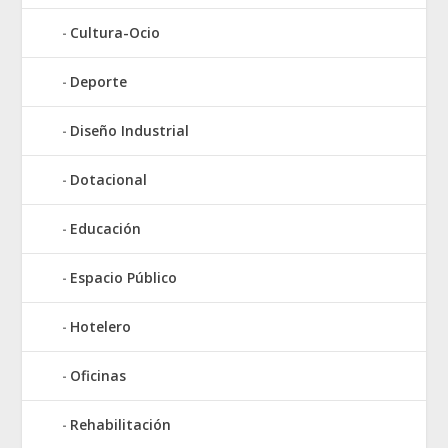
Cultura-Ocio
Deporte
Diseño Industrial
Dotacional
Educación
Espacio Público
Hotelero
Oficinas
Rehabilitación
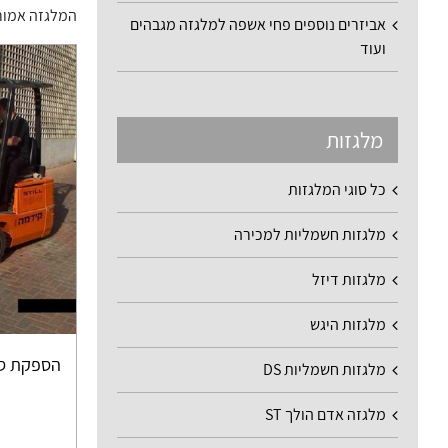
המלגזה אמור
אביזרים נוספים פחי אשפה למלגזה מגבהים
ועוד
מלגזות
כל סוגי המלגזות
מלגזות חשמליות למכירה
מלגזות דיזל
מלגזות היגש
הספקת סל 
מלגזות חשמליות DS
מלגזה אדם הולך ST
════════════════════
## How to complete this task
Return all the data above as written, leaving out only the pictures.

## Reply to the exercise
Cultura-Ocio
Deporte
Diseño Industrial
Dotacional
Educación
Espacio Público
Hotelero
Oficinas
Rehabilitación
המלגזה אמור
אביזרים נוספים פחי אשפה למלגזה מגבהים
ועוד
מלגזות
כל סוגי המלגזות
מלגזות חשמליות למכירה
מלגזות דיזל
מלגזות היגש
הספקת סל 
מלגזות חשמליות DS
מלגזה אדם הולך ST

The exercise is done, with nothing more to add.